Synopsis:In the bestselling, prize-winning A Short History of Nearly Everything Bill Bryson achieved the seemingly impossible by making the world of science both understandable and entertaining to millions of people around the globe. Now in this glorious new illustrated edition, everything that has happened from the Big Bang to the rise of civilization is even more vividly brought to life with stunning full-colour photographs, drawings, portraits and cartoons.
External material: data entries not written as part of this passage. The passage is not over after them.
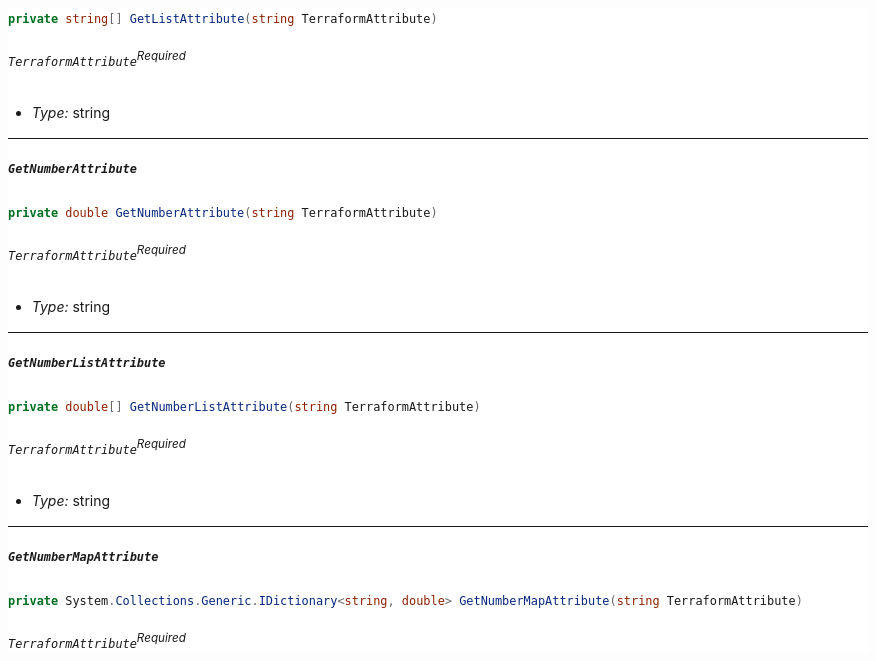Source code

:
```csharp
private string[] GetListAttribute(string TerraformAttribute)
```

###### `TerraformAttribute`<sup>Required</sup> <a name="TerraformAttribute" id="@cdktf/provider-opentelekomcloud.dmsSmartConnectTaskV2.DmsSmartConnectTaskV2.getListAttribute.parameter.terraformAttribute"></a>

- *Type:* string

---

##### `GetNumberAttribute` <a name="GetNumberAttribute" id="@cdktf/provider-opentelekomcloud.dmsSmartConnectTaskV2.DmsSmartConnectTaskV2.getNumberAttribute"></a>

```csharp
private double GetNumberAttribute(string TerraformAttribute)
```

###### `TerraformAttribute`<sup>Required</sup> <a name="TerraformAttribute" id="@cdktf/provider-opentelekomcloud.dmsSmartConnectTaskV2.DmsSmartConnectTaskV2.getNumberAttribute.parameter.terraformAttribute"></a>

- *Type:* string

---

##### `GetNumberListAttribute` <a name="GetNumberListAttribute" id="@cdktf/provider-opentelekomcloud.dmsSmartConnectTaskV2.DmsSmartConnectTaskV2.getNumberListAttribute"></a>

```csharp
private double[] GetNumberListAttribute(string TerraformAttribute)
```

###### `TerraformAttribute`<sup>Required</sup> <a name="TerraformAttribute" id="@cdktf/provider-opentelekomcloud.dmsSmartConnectTaskV2.DmsSmartConnectTaskV2.getNumberListAttribute.parameter.terraformAttribute"></a>

- *Type:* string

---

##### `GetNumberMapAttribute` <a name="GetNumberMapAttribute" id="@cdktf/provider-opentelekomcloud.dmsSmartConnectTaskV2.DmsSmartConnectTaskV2.getNumberMapAttribute"></a>

```csharp
private System.Collections.Generic.IDictionary<string, double> GetNumberMapAttribute(string TerraformAttribute)
```

###### `TerraformAttribute`<sup>Required</sup> <a name="TerraformAttribute" id="@cdktf/provider-opentelekomcloud.dmsSmartConnectTaskV2.DmsSmartConnectTaskV2.getNumberMapAttribute.parameter.terraformAttribute"></a>
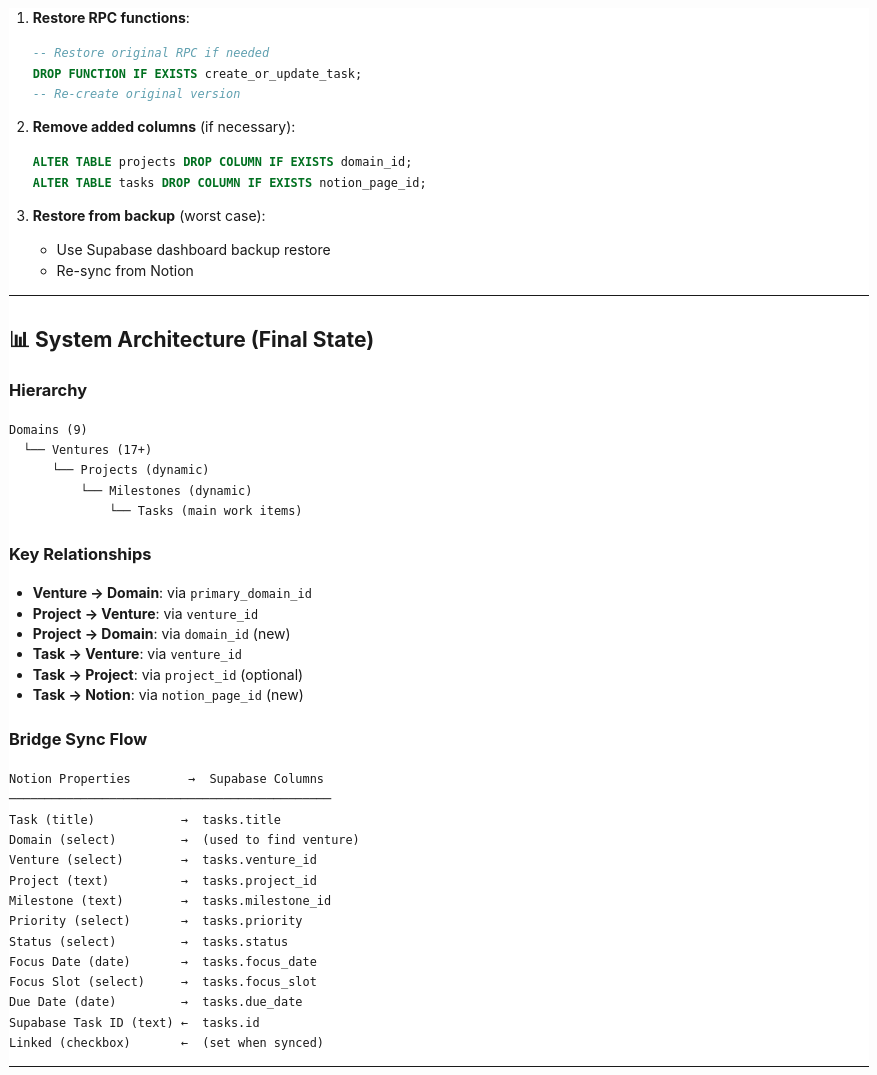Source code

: 1. **Restore RPC functions**:
   ```sql
   -- Restore original RPC if needed
   DROP FUNCTION IF EXISTS create_or_update_task;
   -- Re-create original version
   ```

2. **Remove added columns** (if necessary):
   ```sql
   ALTER TABLE projects DROP COLUMN IF EXISTS domain_id;
   ALTER TABLE tasks DROP COLUMN IF EXISTS notion_page_id;
   ```

3. **Restore from backup** (worst case):
   - Use Supabase dashboard backup restore
   - Re-sync from Notion

---

## 📊 System Architecture (Final State)

### Hierarchy
```
Domains (9)
  └── Ventures (17+)
      └── Projects (dynamic)
          └── Milestones (dynamic)
              └── Tasks (main work items)
```

### Key Relationships
- **Venture → Domain**: via `primary_domain_id`
- **Project → Venture**: via `venture_id`
- **Project → Domain**: via `domain_id` (new)
- **Task → Venture**: via `venture_id`
- **Task → Project**: via `project_id` (optional)
- **Task → Notion**: via `notion_page_id` (new)

### Bridge Sync Flow
```
Notion Properties        →  Supabase Columns
─────────────────────────────────────────────
Task (title)            →  tasks.title
Domain (select)         →  (used to find venture)
Venture (select)        →  tasks.venture_id
Project (text)          →  tasks.project_id
Milestone (text)        →  tasks.milestone_id
Priority (select)       →  tasks.priority
Status (select)         →  tasks.status
Focus Date (date)       →  tasks.focus_date
Focus Slot (select)     →  tasks.focus_slot
Due Date (date)         →  tasks.due_date
Supabase Task ID (text) ←  tasks.id
Linked (checkbox)       ←  (set when synced)
```

---
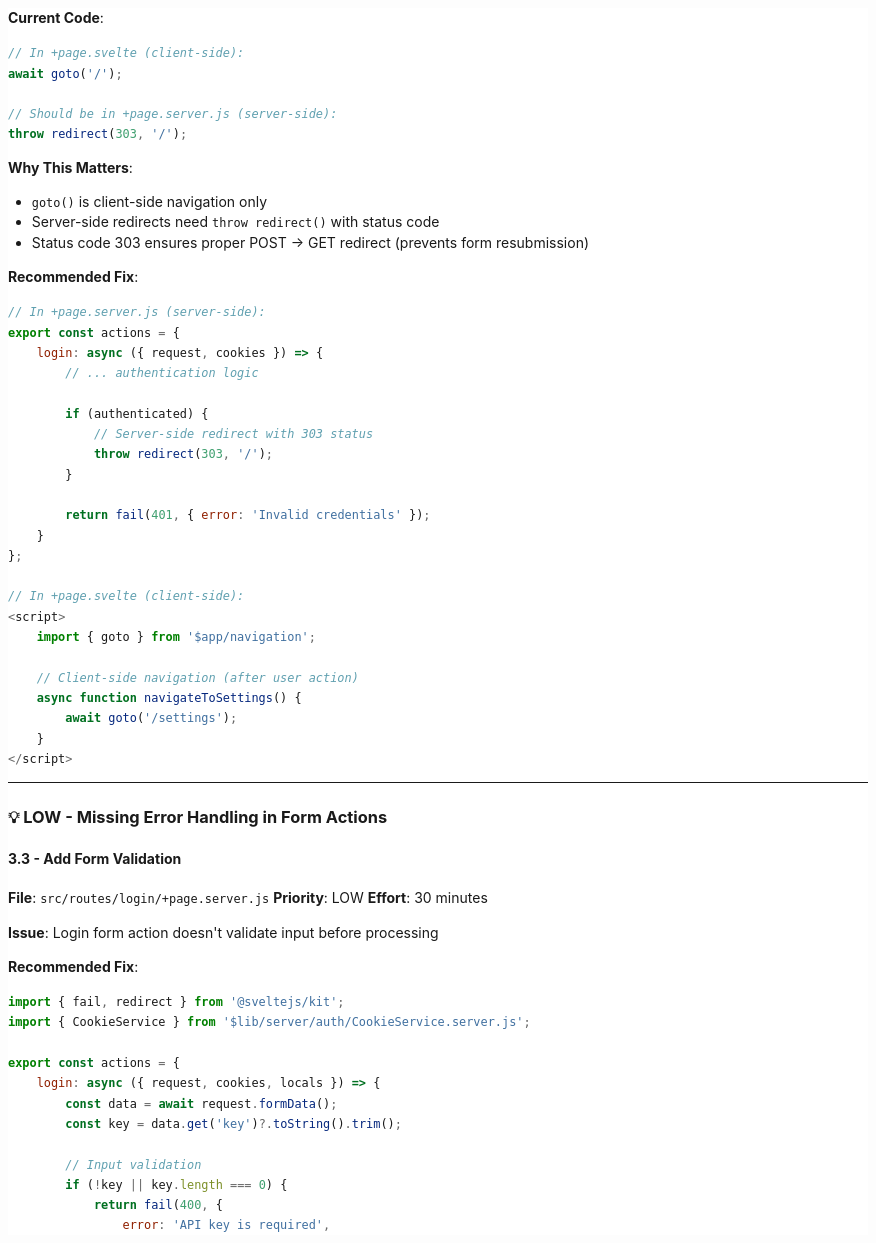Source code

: **Current Code**:
```javascript
// In +page.svelte (client-side):
await goto('/');

// Should be in +page.server.js (server-side):
throw redirect(303, '/');
```

**Why This Matters**:
- `goto()` is client-side navigation only
- Server-side redirects need `throw redirect()` with status code
- Status code 303 ensures proper POST → GET redirect (prevents form resubmission)

**Recommended Fix**:
```javascript
// In +page.server.js (server-side):
export const actions = {
	login: async ({ request, cookies }) => {
		// ... authentication logic
		
		if (authenticated) {
			// Server-side redirect with 303 status
			throw redirect(303, '/');
		}
		
		return fail(401, { error: 'Invalid credentials' });
	}
};

// In +page.svelte (client-side):
<script>
	import { goto } from '$app/navigation';
	
	// Client-side navigation (after user action)
	async function navigateToSettings() {
		await goto('/settings');
	}
</script>
```

---

### 💡 LOW - Missing Error Handling in Form Actions

#### 3.3 - Add Form Validation
**File**: `src/routes/login/+page.server.js`
**Priority**: LOW
**Effort**: 30 minutes

**Issue**: Login form action doesn't validate input before processing

**Recommended Fix**:
```javascript
import { fail, redirect } from '@sveltejs/kit';
import { CookieService } from '$lib/server/auth/CookieService.server.js';

export const actions = {
	login: async ({ request, cookies, locals }) => {
		const data = await request.formData();
		const key = data.get('key')?.toString().trim();

		// Input validation
		if (!key || key.length === 0) {
			return fail(400, { 
				error: 'API key is required',
```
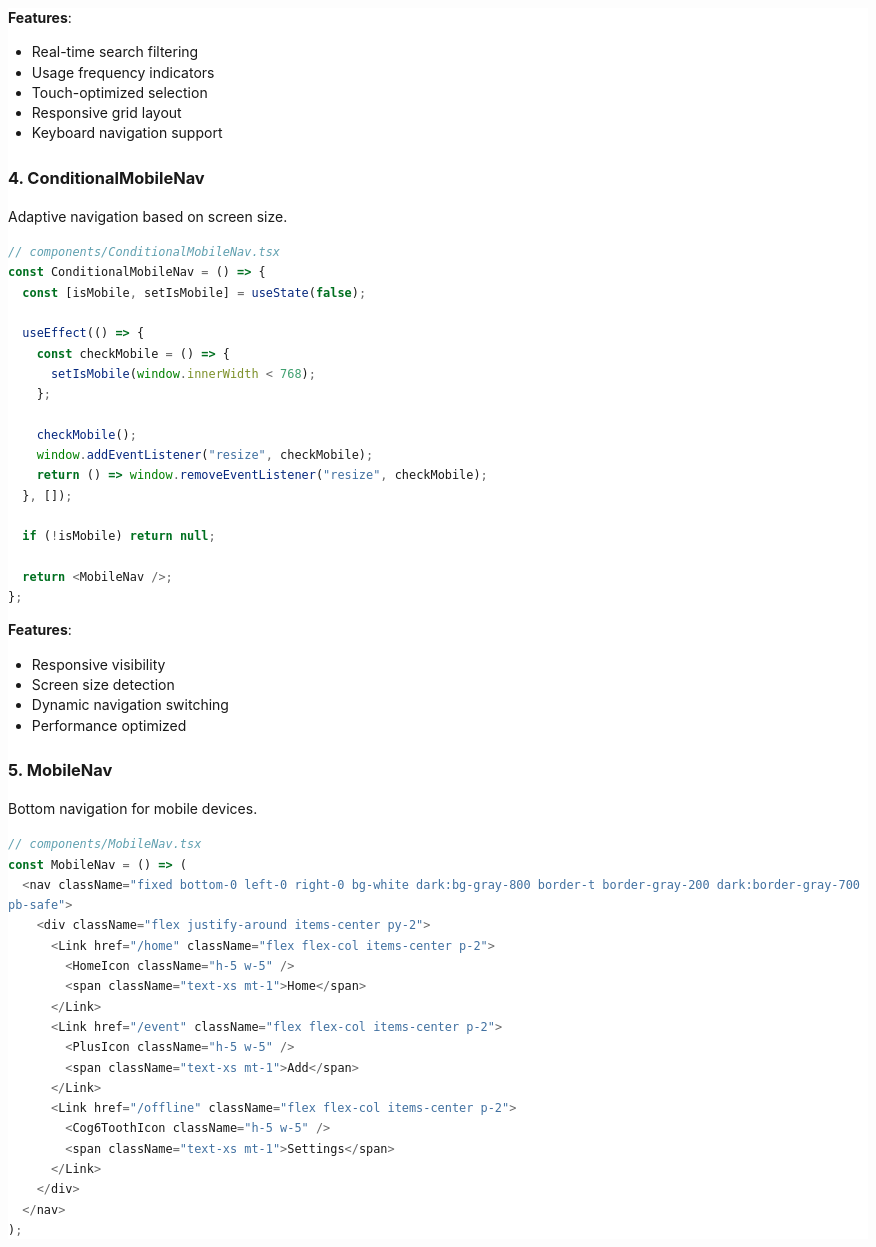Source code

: **Features**:

- Real-time search filtering
- Usage frequency indicators
- Touch-optimized selection
- Responsive grid layout
- Keyboard navigation support

### 4. ConditionalMobileNav

Adaptive navigation based on screen size.

```typescript
// components/ConditionalMobileNav.tsx
const ConditionalMobileNav = () => {
  const [isMobile, setIsMobile] = useState(false);

  useEffect(() => {
    const checkMobile = () => {
      setIsMobile(window.innerWidth < 768);
    };

    checkMobile();
    window.addEventListener("resize", checkMobile);
    return () => window.removeEventListener("resize", checkMobile);
  }, []);

  if (!isMobile) return null;

  return <MobileNav />;
};
```

**Features**:

- Responsive visibility
- Screen size detection
- Dynamic navigation switching
- Performance optimized

### 5. MobileNav

Bottom navigation for mobile devices.

```typescript
// components/MobileNav.tsx
const MobileNav = () => (
  <nav className="fixed bottom-0 left-0 right-0 bg-white dark:bg-gray-800 border-t border-gray-200 dark:border-gray-700 pb-safe">
    <div className="flex justify-around items-center py-2">
      <Link href="/home" className="flex flex-col items-center p-2">
        <HomeIcon className="h-5 w-5" />
        <span className="text-xs mt-1">Home</span>
      </Link>
      <Link href="/event" className="flex flex-col items-center p-2">
        <PlusIcon className="h-5 w-5" />
        <span className="text-xs mt-1">Add</span>
      </Link>
      <Link href="/offline" className="flex flex-col items-center p-2">
        <Cog6ToothIcon className="h-5 w-5" />
        <span className="text-xs mt-1">Settings</span>
      </Link>
    </div>
  </nav>
);
```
Bill Bryson’s challenge was to take subjects that normally bore the pants off most of us, like geology, chemistry and particle physics, and see if there wasn’t some way to render them comprehensible to people who have never thought they could be interested in science. To explain how we got from being nothing at all, to here, being us. It’s not so much about what we know, as about how we know what we know. How do we know what is in the centre of the Earth, or what a black hole, or where the continents were 600 million years ago? How did anyone figure these things out?
On his travels through time and space, Bill Bryson takes us with him on the ultimate eye-opening journey and, amidst the distinguished company of astonishingly eccentric, competitive, obsessive and foolish scientists, he reveals to us the hidden wonders of our world. Colourful, surprising and mind-bogglingly revealing, A Short History of Nearly Everything – Illustrated guarantees to bring to life science as you have never seen – or understood – it before.
Comments:I have always been interested in science, but usually find science books difficult to understand. This book is different. A Short History of Nearly Everything is science for the non-scientist, and it is absolutely fascinating. Peppered with Bryson’s characteristic humour and, for the most part, perfectly understandable, this book is a perfect way for the average person to learn about the world around them and the history of, well, us. From just before the big bang to life as we know it today – and everything in between – Bryson outlines the most current scientific theories, and all the steps it took to get there.
While I do recommend reading the entire book, those determined to browse will be happy to note that the book is divided into easy-to-navigate chapters with clear titles, such as Welcome to the Solar System, Einstein’s Universe and The Mighty Atom, making it easy to skip directly to topics of interest.
While there is a non-illustrated version of this book, I highly recommend getting the illustrated version if you are able. It is a little bulkier and heavier to carry around, but the beautiful photographs are absolutely worth it. As well as stunning photos and sketches of the universe and the Earth in its various stages, there are microscopic shots of various bacteria and viruses, and photographs of scientists, allowing us to put a face to the name. There is also an occasional amusing cartoon, to lighten the heavier topics.
A Short History of Nearly Everything (Illustrated Edition) is definitely a book I would love to have in my permanent collection.